For most Americans, the net result of all this is the erosion of hope and the end of both upward mobility and the American dream. Two American authors, writing for the March 13th Guardian UK – Mark R Rank, Herbert S Hadley professor of social welfare at Washington University in St Louis and Lawrence M Eppard, assistant professor of sociology at Shippensburg University in Pennsylvania and jointly authors of  Poorly Understood: What America Gets Wrong about Poverty – present this statistical assessment: “[According] to recent research, the United States has far less mobility and equality of opportunity today than the European Union or other OECD countries… [The] amount of economic advantage passed down from one generation to the next is much higher in the US. Approximately 50% of a father’s income position is inherited by his son. In contrast, the amount in Norway or Canada is less than 20%.

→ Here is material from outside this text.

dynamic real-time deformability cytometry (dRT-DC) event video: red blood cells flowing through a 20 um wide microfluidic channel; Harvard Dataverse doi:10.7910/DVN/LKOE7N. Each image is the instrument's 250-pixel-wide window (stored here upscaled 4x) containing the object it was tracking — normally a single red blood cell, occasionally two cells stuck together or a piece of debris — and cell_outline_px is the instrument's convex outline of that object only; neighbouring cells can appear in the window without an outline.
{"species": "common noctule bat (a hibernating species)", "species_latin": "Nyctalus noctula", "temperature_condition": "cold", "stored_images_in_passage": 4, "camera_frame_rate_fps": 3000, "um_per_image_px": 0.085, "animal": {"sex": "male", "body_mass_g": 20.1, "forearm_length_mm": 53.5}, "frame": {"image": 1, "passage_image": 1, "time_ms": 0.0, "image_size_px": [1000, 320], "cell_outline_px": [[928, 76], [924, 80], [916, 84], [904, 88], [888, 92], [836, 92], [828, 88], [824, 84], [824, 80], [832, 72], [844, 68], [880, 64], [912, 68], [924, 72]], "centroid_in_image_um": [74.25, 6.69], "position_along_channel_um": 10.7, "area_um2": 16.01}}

“What about rising from rags to riches? In the US, 8% of children raised in the bottom 20% of the income distribution are able to climb to the top 20% as adults, while the figure in Denmark is nearly double at 15%... Equality of opportunity is also much less viable in the US than in other OECD countries. American life expectancy varies by up to 20 years depending on the zip code of residence. Quality of education also differs widely depending on the wealth of the neighborhood that families reside in. And the chances of being victimized by a crime, exposed to environmental toxins or having unmet healthcare needs is far greater for America’s poor than those impoverished in all other OECD countries.

“One of the reasons for lower US mobility is that the ladder of opportunity has become much harder to climb – because the rungs of the ladder have grown further apart. This is evidenced by the rising levels of income and wealth inequality. Currently, those in the top 20% of the income distribution earn nearly nine times more than those in the bottom 20%. This difference is far greater than in the European Union or the United Kingdom. Wealth inequality is even more skewed. In the United States, the top 5% of the population own three-quarters of the entire financial wealth of the country, while the bottom 60% possess less than 1%. 

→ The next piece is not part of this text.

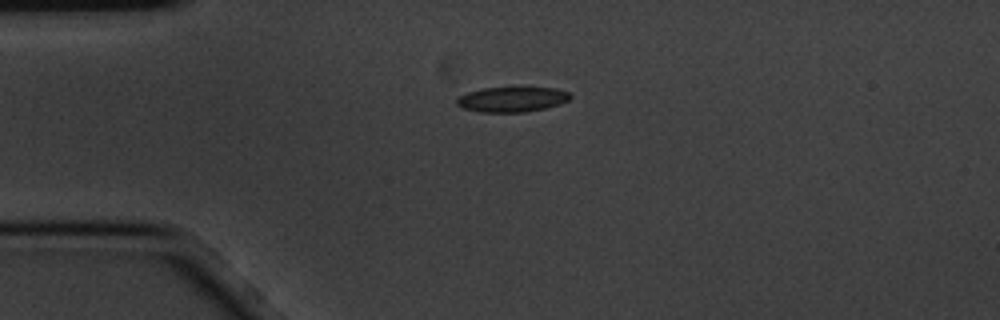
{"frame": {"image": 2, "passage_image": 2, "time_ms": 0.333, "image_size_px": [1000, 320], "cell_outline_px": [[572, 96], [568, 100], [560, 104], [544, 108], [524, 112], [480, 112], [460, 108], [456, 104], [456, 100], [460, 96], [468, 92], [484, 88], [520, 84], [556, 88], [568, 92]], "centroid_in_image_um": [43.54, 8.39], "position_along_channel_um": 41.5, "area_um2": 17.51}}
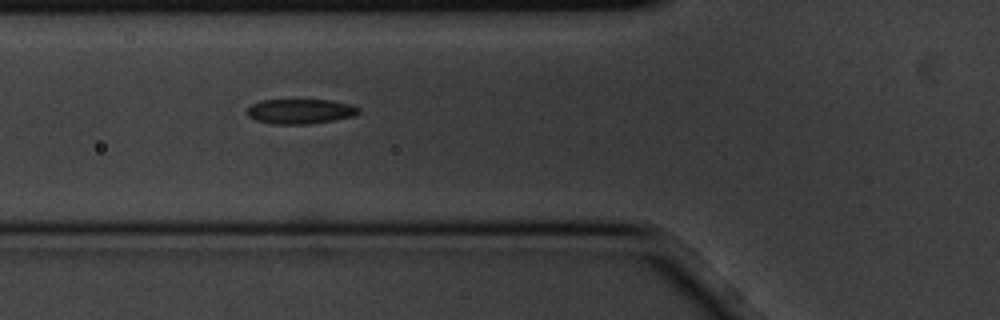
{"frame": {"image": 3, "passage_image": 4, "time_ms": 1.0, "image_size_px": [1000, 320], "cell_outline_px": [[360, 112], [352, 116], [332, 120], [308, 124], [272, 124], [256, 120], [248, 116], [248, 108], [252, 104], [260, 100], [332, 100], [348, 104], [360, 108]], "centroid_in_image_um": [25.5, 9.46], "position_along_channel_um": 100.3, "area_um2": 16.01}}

“Poverty is often seen as a 'black problem' rather than as an 'American problem'… We discuss one explanation for these trends… The United States has traditionally viewed economic success and failure as the result of individual effort. Rugged individualism and self-reliance have been defining qualities of the American character. On the other hand, our European neighbors are much more likely to attribute poverty to structural factors such as social class or the lack of jobs. As a result, other OECD countries are much more willing to invest in a robust social welfare state designed to help ameliorate some of these structural inequities…

“Research has shown that more racially heterogeneous societies tend to be less generous in their economic redistribution policies to address structural inequities. The reason for this may be that we tend to be less concerned about the needs of others when they look different from us. On the other hand, countries that are racially homogeneous tend to have much more robust social safety nets…

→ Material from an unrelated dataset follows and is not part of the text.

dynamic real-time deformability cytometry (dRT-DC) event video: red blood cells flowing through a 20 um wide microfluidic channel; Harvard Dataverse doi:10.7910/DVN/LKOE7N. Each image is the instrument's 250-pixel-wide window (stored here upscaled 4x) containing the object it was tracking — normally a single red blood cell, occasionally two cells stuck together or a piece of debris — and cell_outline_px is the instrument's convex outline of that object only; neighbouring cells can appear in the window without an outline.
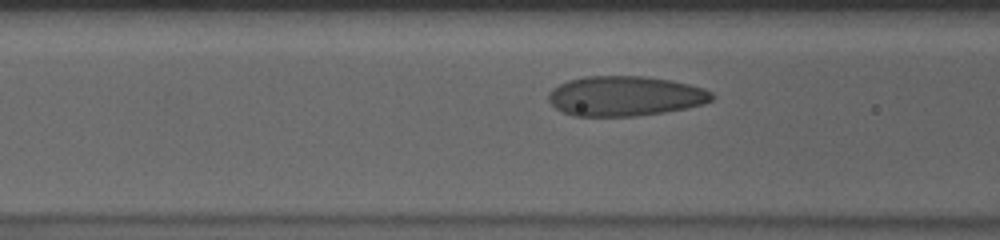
{"species": "human", "species_latin": "Homo sapiens", "temperature_condition": "cold", "stored_images_in_passage": 43, "camera_frame_rate_fps": 3000, "um_per_image_px": 0.085, "donor": {"sex": "male"}, "frame": {"image": 1, "passage_image": 15, "time_ms": 4.667, "image_size_px": [1000, 240], "cell_outline_px": [[716, 96], [712, 100], [704, 104], [688, 108], [664, 112], [636, 116], [572, 116], [556, 108], [548, 100], [548, 92], [552, 88], [568, 80], [584, 76], [644, 76], [672, 80], [704, 88], [712, 92]], "centroid_in_image_um": [53.15, 8.16], "position_along_channel_um": 113.5, "area_um2": 38.32}}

“The US has long prided itself as being an exceptionally fluid society with respect to social class and economic mobility. The American Dream holds that anyone who works hard can achieve economic success – perhaps even rise from rags to riches… Underlying this belief is the assumption of abundant opportunity and meritocracy. Arriving immigrants often believe they have come to a land of opportunity, with a level playing field allowing for advancement and success. Those who fail to do so tend to blame themselves.” The mythology of equal opportunity persists, but most younger Americans no longer believe that they will enjoy a better economic life than their parents. Their assessment seems dead on.

I’m Peter Dekom, and without resolving these escalating metrics of income inequality, populism will continue to rise to create false hope and find more scapegoats, and most Americans will continue to face continued economic unfairness and feel increased frustration and anger.